The Future Systems concepts (if not the project itself) manifested in Rochester’s next creation, the System/38, which launched in 1978. Led by Henry with Soltis as the lead engineer, the System/38 targeted larger companies and was a huge success. Following the launch, Henry moved to Austin, Texas, “in part to avoid the long and brutal Rochester winters.”
Fort Knox And Silverlake
However, by 1982, IBM had a familiar problem: Too many computers. In addition to the System/3x line, IBM had the Model 4300 and the Model 8100, both of which were based on the System/370 architecture, as well as the Series/1, a 16-bit minicomputer introduced in 1976. IBM began a new effort to consolidate the machines, dubbed Fort Knox. Meanwhile, IBM launched the System/36 in 1983 as a follow-on to the System/32 and System/34 entry-level machines.

Task to complete:
Copy out the excerpt above about IBM's System/38 and the Fort Knox effort word for word, from its first sentence to its last.

Collected data:
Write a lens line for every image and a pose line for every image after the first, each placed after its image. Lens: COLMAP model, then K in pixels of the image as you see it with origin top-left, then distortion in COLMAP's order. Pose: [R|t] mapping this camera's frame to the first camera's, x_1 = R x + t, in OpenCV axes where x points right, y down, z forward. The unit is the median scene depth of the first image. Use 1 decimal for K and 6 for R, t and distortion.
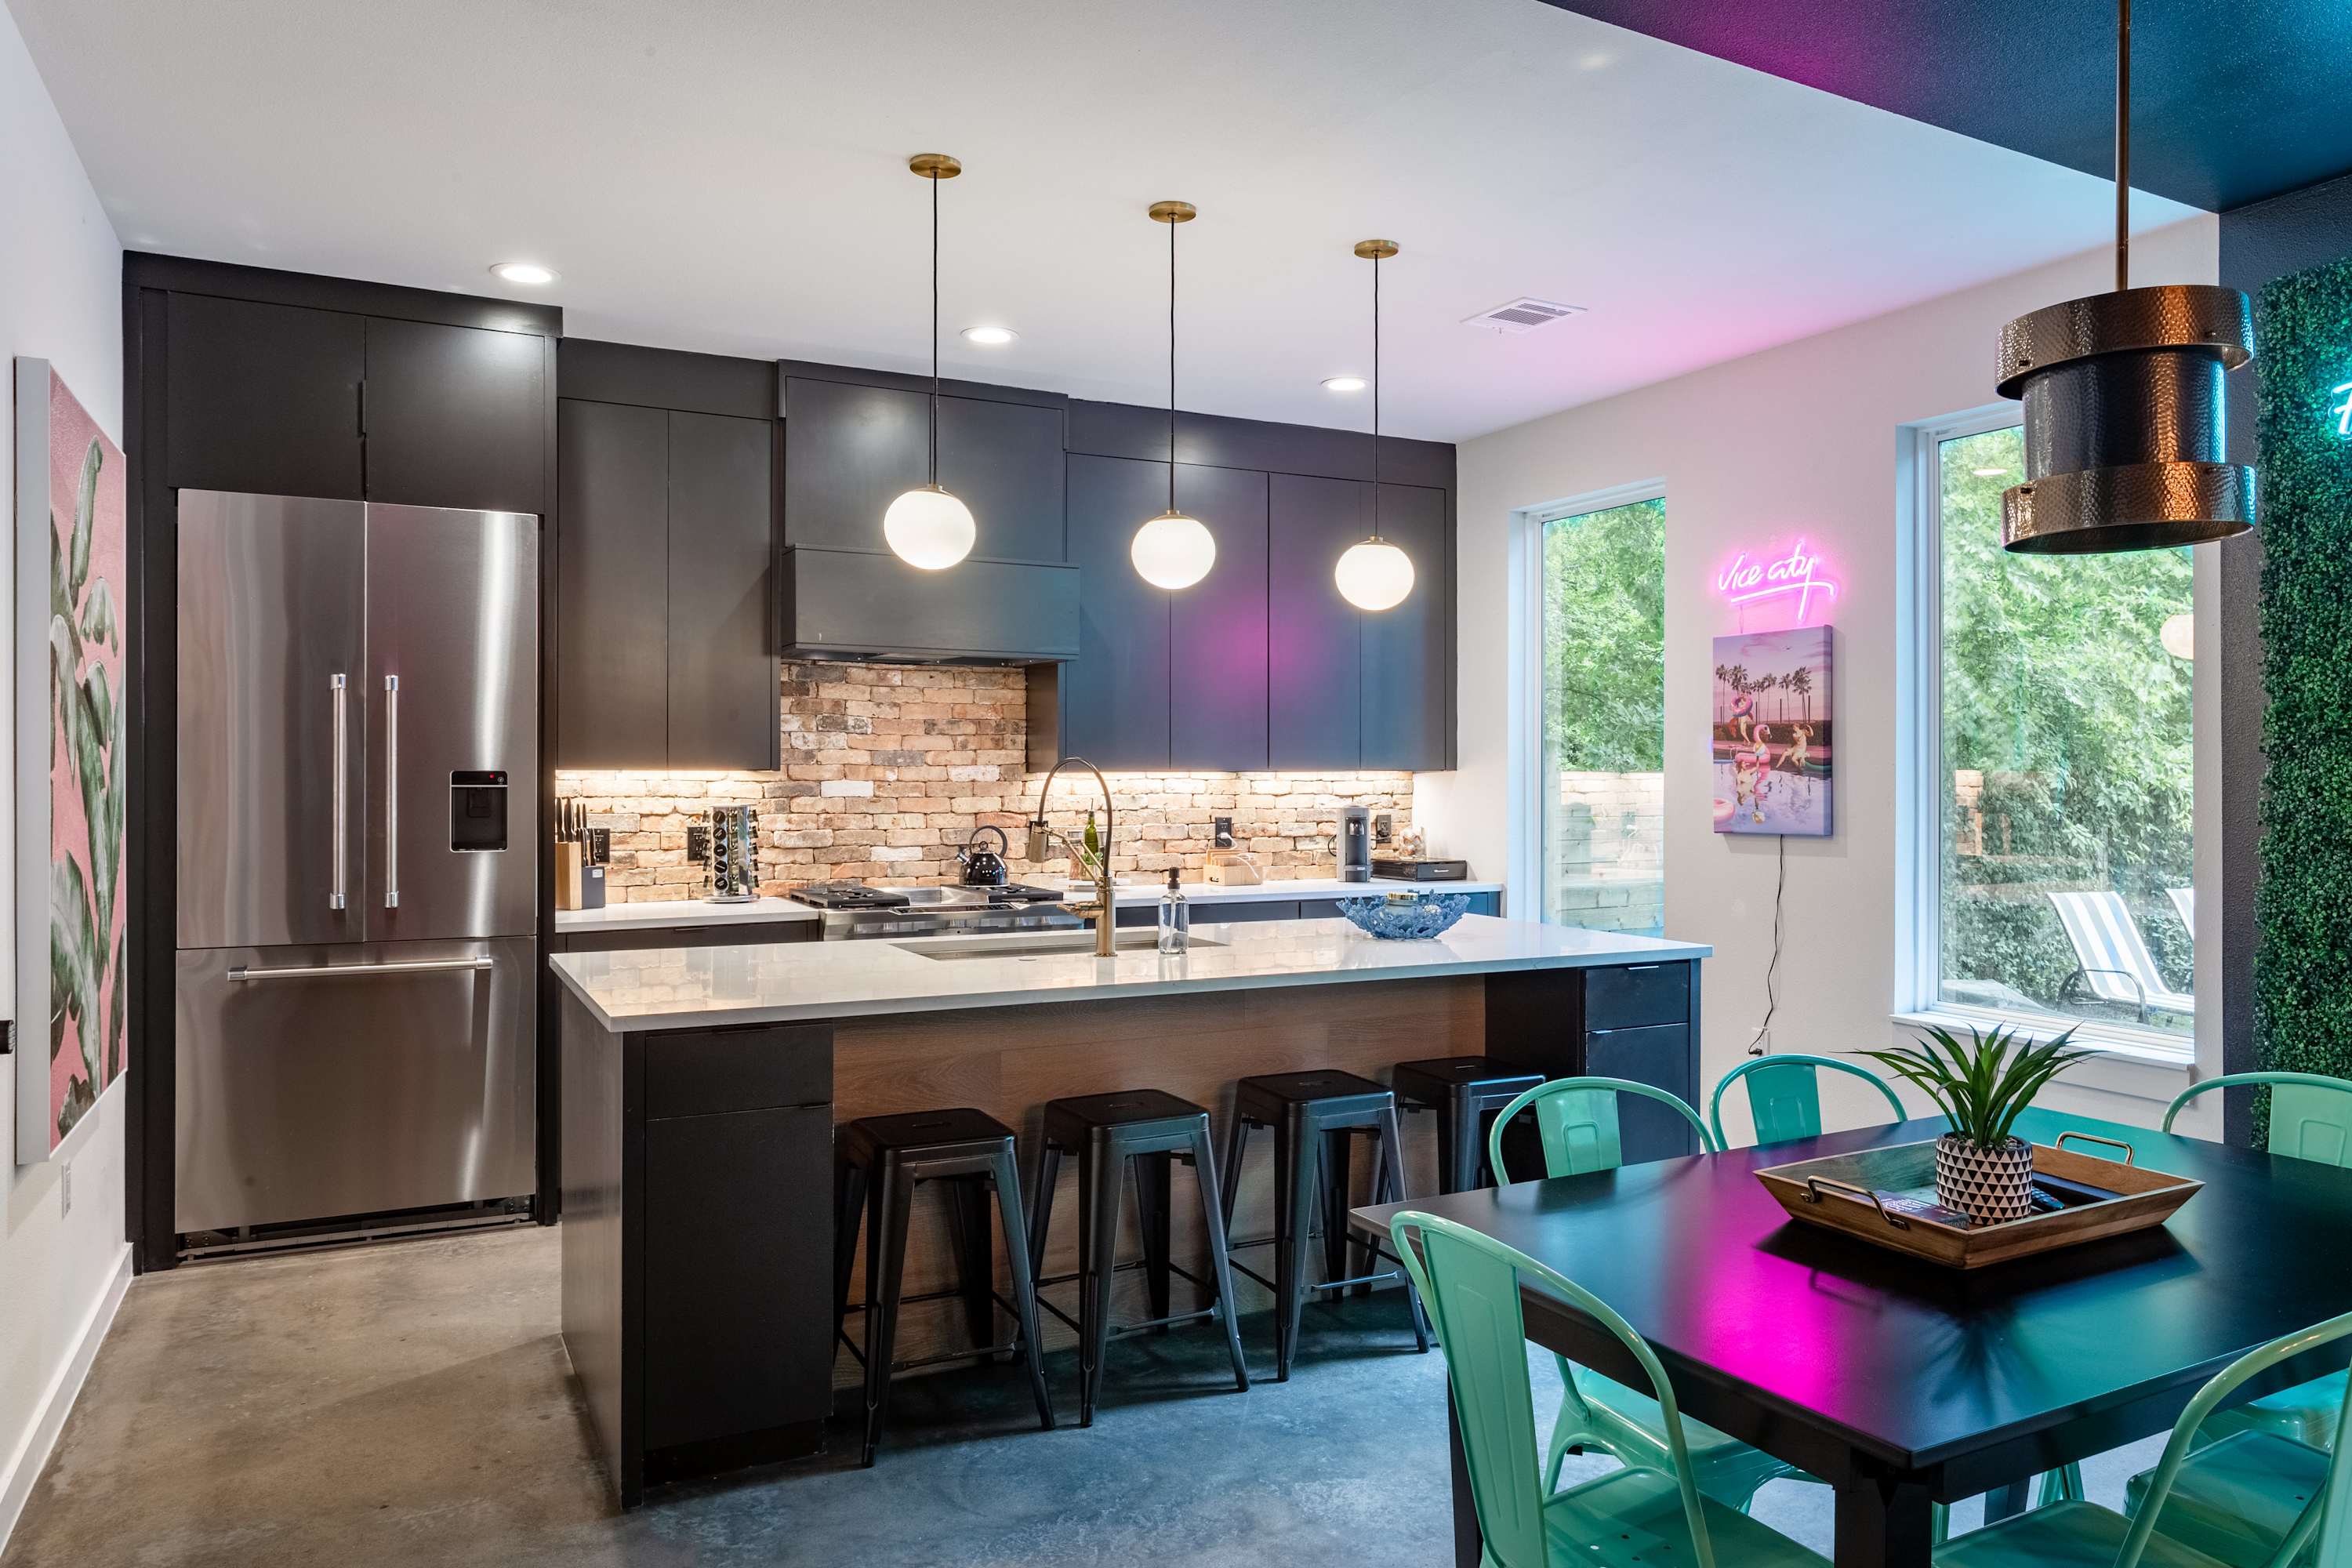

Solution:
The Future Systems concepts (if not the project itself) manifested in Rochester’s next creation, the System/38, which launched in 1978. Led by Henry with Soltis as the lead engineer, the System/38 targeted larger companies and was a huge success. Following the launch, Henry moved to Austin, Texas, “in part to avoid the long and brutal Rochester winters.”
Fort Knox And Silverlake
However, by 1982, IBM had a familiar problem: Too many computers. In addition to the System/3x line, IBM had the Model 4300 and the Model 8100, both of which were based on the System/370 architecture, as well as the Series/1, a 16-bit minicomputer introduced in 1976. IBM began a new effort to consolidate the machines, dubbed Fort Knox. Meanwhile, IBM launched the System/36 in 1983 as a follow-on to the System/32 and System/34 entry-level machines.